▶ **REQUIREMENT**
In the data below, find the line containing "- 🔭 **Currently:**", then set down that line and every later line up to and including the line containing "- **Highlights:** 60%", exactly.

▶ **RECORD SET**
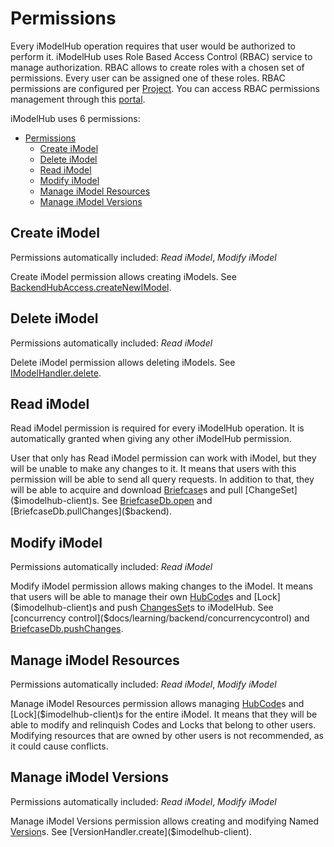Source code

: # Permissions

Every iModelHub operation requires that user would be authorized to perform it. iModelHub uses Role Based Access Control (RBAC) service to manage authorization. RBAC allows to create roles with a chosen set of permissions. Every user can be assigned one of these roles. RBAC permissions are configured per [Project]($context-registry-client). You can access RBAC permissions management through this [portal](https://connect.bentley.com).

iModelHub uses 6 permissions:

- [Permissions](#permissions)
  - [Create iModel](#create-imodel)
  - [Delete iModel](#delete-imodel)
  - [Read iModel](#read-imodel)
  - [Modify iModel](#modify-imodel)
  - [Manage iModel Resources](#manage-imodel-resources)
  - [Manage iModel Versions](#manage-imodel-versions)

## Create iModel

Permissions automatically included: _Read iModel_, _Modify iModel_

Create iModel permission allows creating iModels. See [BackendHubAccess.createNewIModel]($backend).

## Delete iModel

Permissions automatically included: _Read iModel_

Delete iModel permission allows deleting iModels. See [IModelHandler.delete]($imodelhub-client).

## Read iModel

Read iModel permission is required for every iModelHub operation. It is automatically granted when giving any other iModelHub permission.

User that only has Read iModel permission can work with iModel, but they will be unable to make any changes to it. It means that users with this permission will be able to send all query requests. In addition to that, they will be able to acquire and download [Briefcase]($imodelhub-client)s and pull [ChangeSet]($imodelhub-client)s. See [BriefcaseDb.open]($backend) and [BriefcaseDb.pullChanges]($backend).

## Modify iModel

Permissions automatically included: _Read iModel_

Modify iModel permission allows making changes to the iModel. It means that users will be able to manage their own [HubCode]($imodelhub-client)s and [Lock]($imodelhub-client)s and push [ChangesSet]($imodelhub-client)s to iModelHub. See [concurrency control]($docs/learning/backend/concurrencycontrol) and [BriefcaseDb.pushChanges]($backend).

## Manage iModel Resources

Permissions automatically included: _Read iModel_, _Modify iModel_

Manage iModel Resources permission allows managing [HubCode]($imodelhub-client)s and [Lock]($imodelhub-client)s for the entire iModel. It means that they will be able to modify and relinquish Codes and Locks that belong to other users. Modifying resources that are owned by other users is not recommended, as it could cause conflicts.

## Manage iModel Versions

Permissions automatically included: _Read iModel_, _Modify iModel_

Manage iModel Versions permission allows creating and modifying Named [Version]($imodelhub-client)s. See [VersionHandler.create]($imodelhub-client).
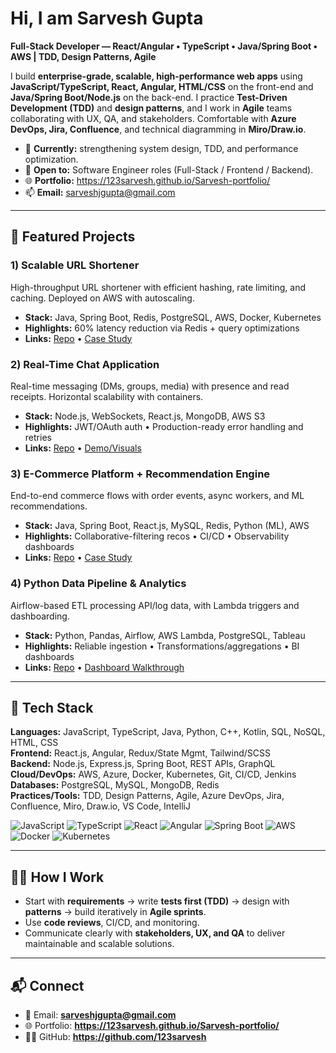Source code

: # Hi, I am Sarvesh Gupta

**Full-Stack Developer — React/Angular • TypeScript • Java/Spring Boot • AWS | TDD, Design Patterns, Agile**

I build **enterprise-grade, scalable, high-performance web apps** using **JavaScript/TypeScript, React, Angular, HTML/CSS** on the front-end and **Java/Spring Boot/Node.js** on the back-end. I practice **Test-Driven Development (TDD)** and **design patterns**, and I work in **Agile** teams collaborating with UX, QA, and stakeholders. Comfortable with **Azure DevOps, Jira, Confluence**, and technical diagramming in **Miro/Draw.io**.

- 🔭 **Currently:** strengthening system design, TDD, and performance optimization.
- 💼 **Open to:** Software Engineer roles (Full-Stack / Frontend / Backend).
- 🌐 **Portfolio:** https://123sarvesh.github.io/Sarvesh-portfolio/
- 📫 **Email:** sarveshjgupta@gmail.com

---

## 🔹 Featured Projects

### 1) Scalable URL Shortener
High-throughput URL shortener with efficient hashing, rate limiting, and caching. Deployed on AWS with autoscaling.
- **Stack:** Java, Spring Boot, Redis, PostgreSQL, AWS, Docker, Kubernetes
- **Highlights:** 60% latency reduction via Redis + query optimizations
- **Links:** [Repo](https://github.com/123sarvesh/url-shortener) • [Case Study](https://123sarvesh.github.io/Sarvesh-portfolio/)

### 2) Real-Time Chat Application
Real-time messaging (DMs, groups, media) with presence and read receipts. Horizontal scalability with containers.
- **Stack:** Node.js, WebSockets, React.js, MongoDB, AWS S3
- **Highlights:** JWT/OAuth auth • Production-ready error handling and retries
- **Links:** [Repo](https://github.com/123sarvesh/realtime-chat-app) • [Demo/Visuals](https://123sarvesh.github.io/Sarvesh-portfolio/)

### 3) E-Commerce Platform + Recommendation Engine
End-to-end commerce flows with order events, async workers, and ML recommendations.
- **Stack:** Java, Spring Boot, React.js, MySQL, Redis, Python (ML), AWS
- **Highlights:** Collaborative-filtering recos • CI/CD • Observability dashboards
- **Links:** [Repo](https://github.com/123sarvesh/ecommerce-reco-engine) • [Case Study](https://123sarvesh.github.io/Sarvesh-portfolio/)

### 4) Python Data Pipeline & Analytics
Airflow-based ETL processing API/log data, with Lambda triggers and dashboarding.
- **Stack:** Python, Pandas, Airflow, AWS Lambda, PostgreSQL, Tableau
- **Highlights:** Reliable ingestion • Transformations/aggregations • BI dashboards
- **Links:** [Repo](https://github.com/123sarvesh/python-data-pipeline) • [Dashboard Walkthrough](https://123sarvesh.github.io/Sarvesh-portfolio/)

---

## 🧰 Tech Stack

**Languages:** JavaScript, TypeScript, Java, Python, C++, Kotlin, SQL, NoSQL, HTML, CSS  
**Frontend:** React.js, Angular, Redux/State Mgmt, Tailwind/SCSS  
**Backend:** Node.js, Express.js, Spring Boot, REST APIs, GraphQL  
**Cloud/DevOps:** AWS, Azure, Docker, Kubernetes, Git, CI/CD, Jenkins  
**Databases:** PostgreSQL, MySQL, MongoDB, Redis  
**Practices/Tools:** TDD, Design Patterns, Agile, Azure DevOps, Jira, Confluence, Miro, Draw.io, VS Code, IntelliJ

<p>
  <img alt="JavaScript" src="https://img.shields.io/badge/JavaScript-ES6+-informational">
  <img alt="TypeScript" src="https://img.shields.io/badge/TypeScript-Types-informational">
  <img alt="React" src="https://img.shields.io/badge/React-18-informational">
  <img alt="Angular" src="https://img.shields.io/badge/Angular-Framework-informational">
  <img alt="Spring Boot" src="https://img.shields.io/badge/Spring%20Boot-Backend-informational">
  <img alt="AWS" src="https://img.shields.io/badge/AWS-Cloud-informational">
  <img alt="Docker" src="https://img.shields.io/badge/Docker-Containers-informational">
  <img alt="Kubernetes" src="https://img.shields.io/badge/Kubernetes-Orchestration-informational">
</p>

---

## 🧑‍💻 How I Work

- Start with **requirements** → write **tests first (TDD)** → design with **patterns** → build iteratively in **Agile sprints**.  
- Use **code reviews**, CI/CD, and monitoring.  
- Communicate clearly with **stakeholders, UX, and QA** to deliver maintainable and scalable solutions.

---

## 📬 Connect

- 📧 Email: **sarveshjgupta@gmail.com**  
- 🌐 Portfolio: **https://123sarvesh.github.io/Sarvesh-portfolio/**  
- 🧑‍💻 GitHub: **https://github.com/123sarvesh**
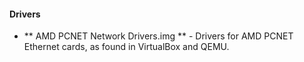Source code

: #### Drivers

* ** AMD PCNET Network Drivers.img ** - Drivers for AMD PCNET Ethernet cards, as found in VirtualBox and QEMU.
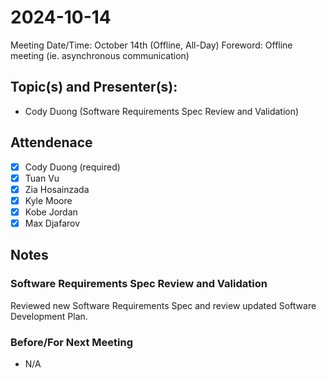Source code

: <!-- 
USING REVISION 1.1
-->
# 2024-10-14
Meeting Date/Time: October 14th (Offline, All-Day)
Foreword: Offline meeting (ie. asynchronous communication)

## Topic(s) and Presenter(s):
- Cody Duong (Software Requirements Spec Review and Validation)

## Attendenace
- [x] Cody Duong (required)
- [x] Tuan Vu
- [x] Zia Hosainzada
- [x] Kyle Moore
- [x] Kobe Jordan
- [x] Max Djafarov

## Notes
### Software Requirements Spec Review and Validation
Reviewed new Software Requirements Spec and review updated Software Development Plan.

### Before/For Next Meeting
- N/A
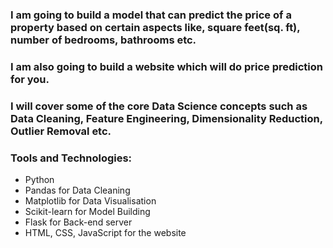 ### I am going to build a model that can predict the price of a property based on certain aspects like, square feet(sq. ft), number of bedrooms, bathrooms etc.

### I am also going to build a website which will do price prediction for you.

### I will cover some of the core Data Science concepts such as Data Cleaning, Feature Engineering, Dimensionality Reduction, Outlier Removal etc.

### Tools and Technologies:
* Python
* Pandas for Data Cleaning
* Matplotlib for Data Visualisation
* Scikit-learn for Model Building
* Flask for Back-end server
* HTML, CSS, JavaScript for the website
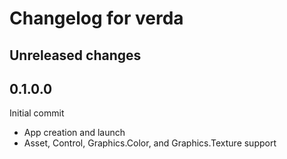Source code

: # Changelog for verda

## Unreleased changes

## 0.1.0.0
Initial commit
- App creation and launch
- Asset, Control, Graphics.Color, and Graphics.Texture support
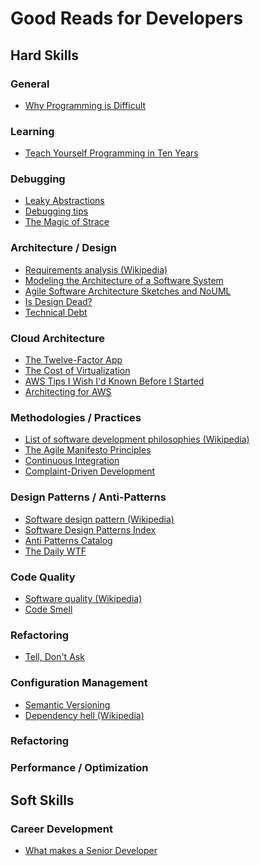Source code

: Good Reads for Developers
=========================

Hard Skills
-----------

### General

 * [Why Programming is Difficult](http://joearms.github.io/2014/02/07/why-programming-is-difficult.html)
 
### Learning

 * [Teach Yourself Programming in Ten Years](http://norvig.com/21-days.html)

### Debugging

 * [Leaky Abstractions](http://www.joelonsoftware.com/articles/LeakyAbstractions.html)
 * [Debugging tips](http://www.yoda.arachsys.com/csharp/debugging.html)
 * [The Magic of Strace](http://chadfowler.com/blog/2014/01/26/the-magic-of-strace)
 
### Architecture / Design

 * [Requirements analysis (Wikipedia)](http://en.wikipedia.org/wiki/Requirements_analysis)
 * [Modeling the Architecture of a Software System](http://msdn.microsoft.com/en-us/library/dd490886.aspx)
 * [Agile Software Architecture Sketches and NoUML](http://www.infoq.com/articles/agile-software-architecture-sketches-NoUML)
 * [Is Design Dead?](http://martinfowler.com/articles/designDead.html)
 * [Technical Debt](http://martinfowler.com/bliki/TechnicalDebt.html)
 
### Cloud Architecture

 * [The Twelve-Factor App](http://12factor.net)
 * [The Cost of Virtualization](http://queue.acm.org/detail.cfm?id=1348591)
 * [AWS Tips I Wish I'd Known Before I Started](http://wblinks.com/notes/aws-tips-i-wish-id-known-before-i-started/)
 * [Architecting for AWS](http://www.slideshare.net/AmazonWebServices/architecting-for-aws)

### Methodologies / Practices

 * [List of software development philosophies (Wikipedia)](http://en.wikipedia.org/wiki/List_of_software_development_philosophies)
 * [The Agile Manifesto Principles](https://www.scrumalliance.org/community/articles/2013/november/the-agile-manifesto-principles-what-do-they-mean)
 * [Continuous Integration](http://martinfowler.com/articles/continuousIntegration.html)
 * [Complaint-Driven Development](http://www.codinghorror.com/blog/2014/02/complaint-driven-development.html)

### Design Patterns / Anti-Patterns

 * [Software design pattern (Wikipedia)](http://en.wikipedia.org/wiki/Software_design_pattern)
 * [Software Design Patterns Index](http://c2.com/cgi/wiki?SoftwareDesignPatternsIndex)
 * [Anti Patterns Catalog](http://c2.com/cgi/wiki?AntiPatternsCatalog)
 * [The Daily WTF](http://thedailywtf.com)
 
### Code Quality

 * [Software quality (Wikipedia)](http://en.wikipedia.org/wiki/Software_quality)
 * [Code Smell](http://c2.com/cgi/wiki?CodeSmell)

### Refactoring

 * [Tell, Don't Ask](http://pragprog.com/articles/tell-dont-ask)

### Configuration Management

 * [Semantic Versioning](http://semver.org/)
 * [Dependency hell (Wikipedia)](http://en.wikipedia.org/wiki/Dependency_hell)

### Refactoring

### Performance / Optimization

Soft Skills
-----------

### Career Development

 * [What makes a Senior Developer](http://www.sowrey.org/2010/02/what-makes-a-senior-developer/)
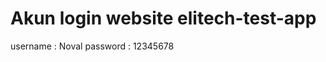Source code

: Akun login website elitech-test-app 
===================================
username : Noval
password : 12345678
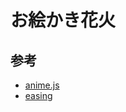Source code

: # お絵かき花火

## 参考
- [anime.js](https://github.com/juliangarnier/anime)
- [easing](http://easings.net/ja)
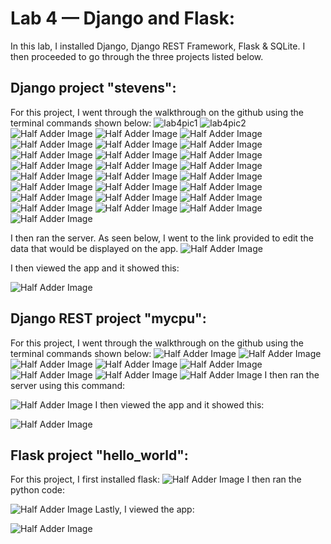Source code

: # Lab 4 — Django and Flask:
In this lab, I installed Django, Django REST Framework, Flask & SQLite. I then proceeded to go through the three projects listed below.

## Django project "stevens":
For this project, I went through the walkthrough on the github using the terminal commands shown below:
![lab4pic1](https://github.com/josephs1/josephs1.github.io/blob/main/CPE%20322/Labs/Assets/lab4pic1.png)
![lab4pic2](https://github.com/josephs1/josephs1.github.io/blob/main/CPE%20322/Labs/Assets/lab4pic2.png)
![Half Adder Image](https://github.com/josephs1/josephs1.github.io/blob/main/CPE%20322/Labs/Assets/lab4pic3.png)
![Half Adder Image](https://github.com/josephs1/josephs1.github.io/blob/main/CPE%20322/Labs/Assets/lab4pic4.png)
![Half Adder Image](https://github.com/josephs1/josephs1.github.io/blob/main/CPE%20322/Labs/Assets/lab4pic5.png)
![Half Adder Image](https://github.com/josephs1/josephs1.github.io/blob/main/CPE%20322/Labs/Assets/lab4pic6.png)
![Half Adder Image](https://github.com/josephs1/josephs1.github.io/blob/main/CPE%20322/Labs/Assets/lab4pic7.png)
![Half Adder Image](https://github.com/josephs1/josephs1.github.io/blob/main/CPE%20322/Labs/Assets/lab4pic8.png)
![Half Adder Image](https://github.com/josephs1/josephs1.github.io/blob/main/CPE%20322/Labs/Assets/lab4pic9.png)
![Half Adder Image](https://github.com/josephs1/josephs1.github.io/blob/main/CPE%20322/Labs/Assets/lab4pic10.png)
![Half Adder Image](https://github.com/josephs1/josephs1.github.io/blob/main/CPE%20322/Labs/Assets/lab4pic11.png)
![Half Adder Image](https://github.com/josephs1/josephs1.github.io/blob/main/CPE%20322/Labs/Assets/lab4pic12.png)
![Half Adder Image](https://github.com/josephs1/josephs1.github.io/blob/main/CPE%20322/Labs/Assets/lab4pic13.png)
![Half Adder Image](https://github.com/josephs1/josephs1.github.io/blob/main/CPE%20322/Labs/Assets/lab4pic14.png)
![Half Adder Image](https://github.com/josephs1/josephs1.github.io/blob/main/CPE%20322/Labs/Assets/lab4pic15.png)
![Half Adder Image](https://github.com/josephs1/josephs1.github.io/blob/main/CPE%20322/Labs/Assets/lab4pic16.png)
![Half Adder Image](https://github.com/josephs1/josephs1.github.io/blob/main/CPE%20322/Labs/Assets/lab4pic17.png)
![Half Adder Image](https://github.com/josephs1/josephs1.github.io/blob/main/CPE%20322/Labs/Assets/lab4pic18.png)
![Half Adder Image](https://github.com/josephs1/josephs1.github.io/blob/main/CPE%20322/Labs/Assets/lab4pic19.png)
![Half Adder Image](https://github.com/josephs1/josephs1.github.io/blob/main/CPE%20322/Labs/Assets/lab4pic20.png)
![Half Adder Image](https://github.com/josephs1/josephs1.github.io/blob/main/CPE%20322/Labs/Assets/lab4pic21.png)
![Half Adder Image](https://github.com/josephs1/josephs1.github.io/blob/main/CPE%20322/Labs/Assets/lab4pic22.png)
![Half Adder Image](https://github.com/josephs1/josephs1.github.io/blob/main/CPE%20322/Labs/Assets/lab4pic23.png)
![Half Adder Image](https://github.com/josephs1/josephs1.github.io/blob/main/CPE%20322/Labs/Assets/lab4pic24.png)
![Half Adder Image](https://github.com/josephs1/josephs1.github.io/blob/main/CPE%20322/Labs/Assets/lab4pic25.png)
![Half Adder Image](https://github.com/josephs1/josephs1.github.io/blob/main/CPE%20322/Labs/Assets/lab4pic26.png)
![Half Adder Image](https://github.com/josephs1/josephs1.github.io/blob/main/CPE%20322/Labs/Assets/lab4pic27.png)

I then ran the server. As seen below, I went to the link provided to edit the data that would be displayed on the app.
![Half Adder Image](https://github.com/josephs1/josephs1.github.io/blob/main/CPE%20322/Labs/Assets/lab4pic28.png)

I then viewed the app and it showed this:

![Half Adder Image](https://github.com/josephs1/josephs1.github.io/blob/main/CPE%20322/Labs/Assets/lab4pic29.png)

## Django REST project "mycpu":
For this project, I went through the walkthrough on the github using the terminal commands shown below:
![Half Adder Image](https://github.com/josephs1/josephs1.github.io/blob/main/CPE%20322/Labs/Assets/Half_Adder_Example.png)
![Half Adder Image](https://github.com/josephs1/josephs1.github.io/blob/main/CPE%20322/Labs/Assets/Half_Adder_Example.png)
![Half Adder Image](https://github.com/josephs1/josephs1.github.io/blob/main/CPE%20322/Labs/Assets/Half_Adder_Example.png)
![Half Adder Image](https://github.com/josephs1/josephs1.github.io/blob/main/CPE%20322/Labs/Assets/Half_Adder_Example.png)
![Half Adder Image](https://github.com/josephs1/josephs1.github.io/blob/main/CPE%20322/Labs/Assets/Half_Adder_Example.png)
![Half Adder Image](https://github.com/josephs1/josephs1.github.io/blob/main/CPE%20322/Labs/Assets/Half_Adder_Example.png)
![Half Adder Image](https://github.com/josephs1/josephs1.github.io/blob/main/CPE%20322/Labs/Assets/Half_Adder_Example.png)
![Half Adder Image](https://github.com/josephs1/josephs1.github.io/blob/main/CPE%20322/Labs/Assets/Half_Adder_Example.png)
I then ran the server using this command:

![Half Adder Image](https://github.com/josephs1/josephs1.github.io/blob/main/CPE%20322/Labs/Assets/Half_Adder_Example.png)
I then viewed the app and it showed this:

![Half Adder Image](https://github.com/josephs1/josephs1.github.io/blob/main/CPE%20322/Labs/Assets/Half_Adder_Example.png)

## Flask project "hello_world":
For this project, I first installed flask:
![Half Adder Image](https://github.com/josephs1/josephs1.github.io/blob/main/CPE%20322/Labs/Assets/Half_Adder_Example.png)
I then ran the python code:

![Half Adder Image](https://github.com/josephs1/josephs1.github.io/blob/main/CPE%20322/Labs/Assets/Half_Adder_Example.png)
Lastly, I viewed the app:

![Half Adder Image](https://github.com/josephs1/josephs1.github.io/blob/main/CPE%20322/Labs/Assets/Half_Adder_Example.png)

▶ **ANSWER SPACE**
- 🔭 **Currently:** strengthening system design, TDD, and performance optimization.
- 💼 **Open to:** Software Engineer roles (Full-Stack / Frontend / Backend).
- 🌐 **Portfolio:** https://123sarvesh.github.io/Sarvesh-portfolio/
- 📫 **Email:** sarveshjgupta@gmail.com

---

## 🔹 Featured Projects

### 1) Scalable URL Shortener
High-throughput URL shortener with efficient hashing, rate limiting, and caching. Deployed on AWS with autoscaling.
- **Stack:** Java, Spring Boot, Redis, PostgreSQL, AWS, Docker, Kubernetes
- **Highlights:** 60% latency reduction via Redis + query optimizations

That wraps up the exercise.